In the mid-nineteenth century China decided to crack down on the use of opium while Briton tolerated it. Much of the opium consumed in Britain as obtained from Chinese opium traders. The Chinese, still seeing themselves as the center of power and thought in the world, demanded that Britan take charge of eradicating opium in its' Indian territories. Britan viewed this request to be very condescending. When Britan did nothing China swept in and besieged the British community in China. The result was Britan attacked sections of China with their modern ships, guns and other weaponry and China was forced to accept a humiliating defeat.**
The treaties forced upon the Chinese demanded that Britain and other sovereign nations be looked upon by China as equals , thus shattering the centuries old thought that China was the Middle Kingdom and the rest of the world was lower in culture and tradition. This was very humiliating and distasteful to the Chinese people. Other events that were part of the century of humiliation included unequal treaties where Britan by force imposed one-sided agreements on China, the Taiping Rebellion, which was a civil war from 1850 to 1964 where over 20 million Chinese died, the sacking by the British of the sacred old Summer Palace, the Sino-French War, the First Sino-Japanese War, the Twenty-One Demands by Japan in the early 20th century, and the Second Sino-Japanese War from 1937 to 1945. In this period, China lost all the wars it fought and often forced to give major concessions to the great powers in later treaties.

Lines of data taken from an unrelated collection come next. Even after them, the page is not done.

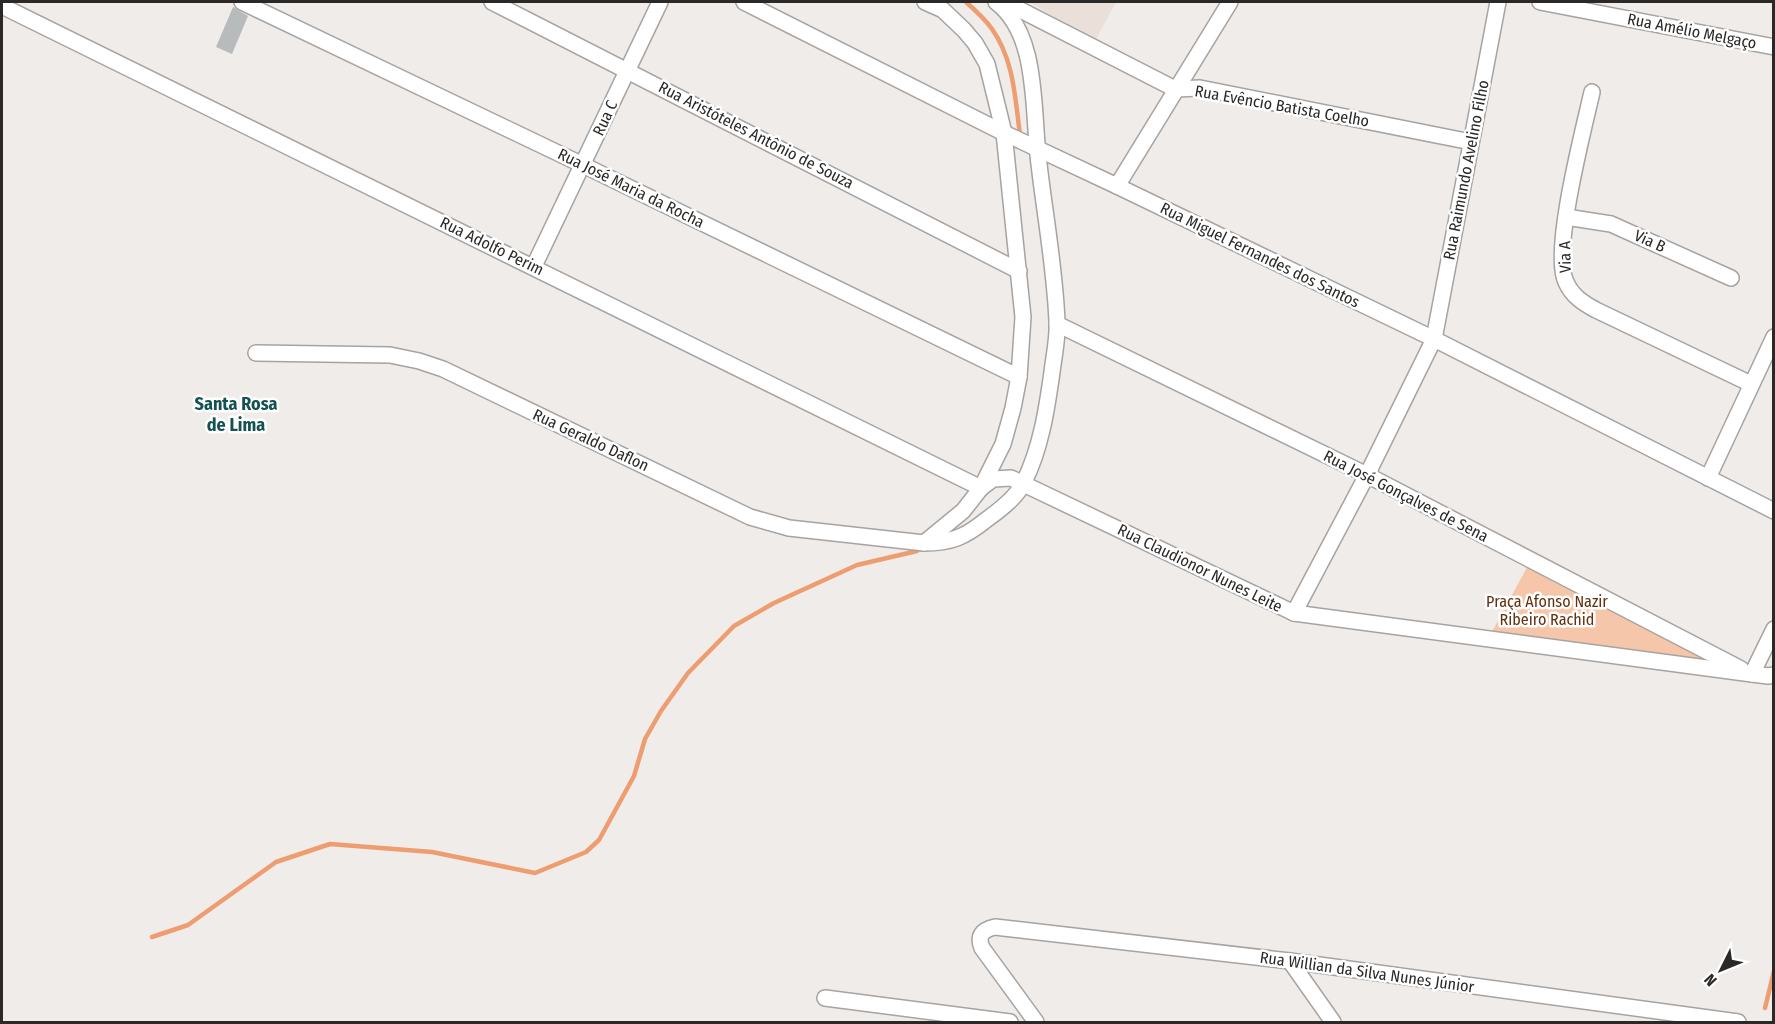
<svg xmlns="http://www.w3.org/2000/svg" width="1775" height="1024" font-family="'Fira Sans Condensed',sans-serif">
	<style>
		.built { fill: #eadfd9 }
		.green { fill: #f6c6ab }
		.lines { fill: none; stroke-linecap: round; stroke-linejoin: round }
		.stream { stroke: #ed9d70; stroke-width: 4.5 }
		.building { fill: #b7bbbb }
		.minor-casing { stroke: #a6a3a1; stroke-width: 18 }
		.minor { stroke: #fff; stroke-width: 15 }
		.labels { text-anchor: middle; dominant-baseline: central; stroke-width: 5; stroke-linejoin: round; paint-order: stroke }
		.street-label { font-size: 16px; fill: #2a2928; stroke: #fff }
		.park-label { font-size: 16px; fill: #62300e; stroke: #fff }
		.neighbourhood-label { font-size: 18px; font-weight: bold; fill: #135152; stroke: #fff }
	</style>
	<rect width="100%" height="100%" fill="#f0ecea"/>
	<!-- built -->
	<path class="built" d="M1029,2H1116L1095,41Z"/>
	<!-- green -->
	<path class="green" d="M1531,560L1752,674L1488,639Z"/>
	<g class="lines">
		<!-- stream -->
		<g class="stream">
			<path d="M966,2C975,10 985,19 992,29C1014,60 1015,98 1020,135"/>
			<path d="M152,937L188,925L276,862L330,844L432,852L535,873L586,852L599,840L634,776L645,739L661,711L688,673L734,626L774,603L857,565L917,551"/>
			<path d="M1765,1008L1774,971"/>
		</g>
	</g>
	<!-- building -->
	<path class="building" d="M233,7L248,16L232,54L216,47Z"/>
	<g class="lines">
		<defs>
			<g id="minor">
				<path d="M242,2L583,165L1019,377"/>
				<path d="M492,2L1019,271"/>
				<path d="M744,2L1004,133L1117,186L1434,339L1774,511"/>
				<path d="M1005,2L1175,89L1200,88L1471,142"/>
				<path d="M1540,2L1774,47"/>
				<path d="M2,6L981,488"/>
				<path d="M1592,92C1584,128 1551,253 1566,282C1572,296 1583,303 1596,310L1751,384"/>
				<path d="M1117,186L1230,2"/>
				<path d="M1566,217L1611,224L1731,278"/>
				<path d="M534,266L660,2"/>
				<path d="M1057,324L1367,475L1741,669"/>
				<path d="M256,353L390,355L419,361L443,369L750,517L789,528L924,543C951,543 965,537 986,520C1000,510 1017,497 1024,482C1041,448 1047,408 1052,372C1054,355 1058,338 1057,322C1055,269 1045,216 1039,164C1032,114 1040,35 996,2"/>
				<path d="M1708,478L1774,337"/>
				<path d="M981,488L993,479L1011,478L1294,613L1752,674L1768,676L1774,675"/>
				<path d="M924,543L963,511L981,488L1003,444L1013,408L1019,377L1023,317L1004,133L987,64L975,43L964,30L943,10L925,2"/>
				<path d="M1294,613L1367,475L1434,339L1498,2"/>
				<path d="M1752,674L1774,629"/>
				<path d="M1290,961L1333,1022"/>
				<path d="M825,998L1010,1022"/>
				<path d="M1036,1022L982,948C977,936 982,930 995,927L1290,961L1738,1022"/>
			</g>
		</defs>
		<!-- minor casing -->
		<use href="#minor" class="minor-casing"/>
		<!-- minor -->
		<use href="#minor" class="minor"/>
	</g>
	<g class="labels">
		<!-- street labels -->
		<g class="street-label">
			<text transform="translate(1692 31) rotate(11)">Rua Amélio Melgaço</text>
			<text transform="translate(1282 106) rotate(10)">Rua Evêncio Batista Coelho</text>
			<text transform="translate(605 118) rotate(-65)">Rua C</text>
			<text transform="translate(756 135) rotate(27)">Rua Aristóteles Antônio de Souza</text>
			<text transform="translate(1466 170) rotate(-79)">Rua Raimundo Avelino Filho</text>
			<text transform="translate(631 188) rotate(26)">Rua José Maria da Rocha</text>
			<text transform="translate(1650 241) rotate(24)">Via B</text>
			<text transform="translate(492 246) rotate(26)">Rua Adolfo Perim</text>
			<text transform="translate(1260 255) rotate(26)">Rua Miguel Fernandes dos Santos</text>
			<text transform="translate(1565 257) rotate(-91)">Via A</text>
			<text transform="translate(591 440) rotate(25)">Rua Geraldo Daflon</text>
			<text transform="translate(1406 496) rotate(27)">Rua José Gonçalves de Sena</text>
			<text transform="translate(1200 568) rotate(26)">Rua Claudionor Nunes Leite</text>
			<text transform="translate(1367 972) rotate(8)">Rua Willian da Silva Nunes Júnior</text>
		</g>
		<!-- park labels -->
		<g class="park-label">
			<text x="1547" y="601">Praça Afonso Nazir<tspan x="1547" dy="18">Ribeiro Rachid</tspan></text>
		</g>
		<!-- neighbourhood labels -->
		<g class="neighbourhood-label">
			<text x="236" y="404">Santa Rosa<tspan x="236" dy="21">de Lima</tspan></text>
		</g>
	</g>
	<!-- border -->
	<rect width="1775" height="1024" fill="none" stroke="#2a2928" stroke-width="6"/>
	<!-- north arrow -->
	<g transform="translate(1721 970) rotate(227)" stroke="#ffffff" stroke-width="4.5" paint-order="stroke">
	<path d="M0-4.5L10 22L0 15L-10 22Z" fill="#2a2928"/>
	<text y="-9" font-size="16" font-weight="bold" text-anchor="middle" fill="#2a2928">N</text>
	</g>
</svg>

Mao Zedong declared the end of the "century of humiliation" in the aftermath of World War II, with the establishment of the People's Republic of China in 1949. It is worthwhile to note that well conducting negotiations with the United States in the 1970's one of the major stumbling blocks was Taiwan, an island that was part of China before the Korean War and China still claims it as its territory. This issue was overcome by Mao saying that Taiwan was probably best left under the care of the Americans for now, but sometime in the future, perhaps 50 or 100 years from then, China will demand its return.
The United States will need to adjust to living in a world of equals.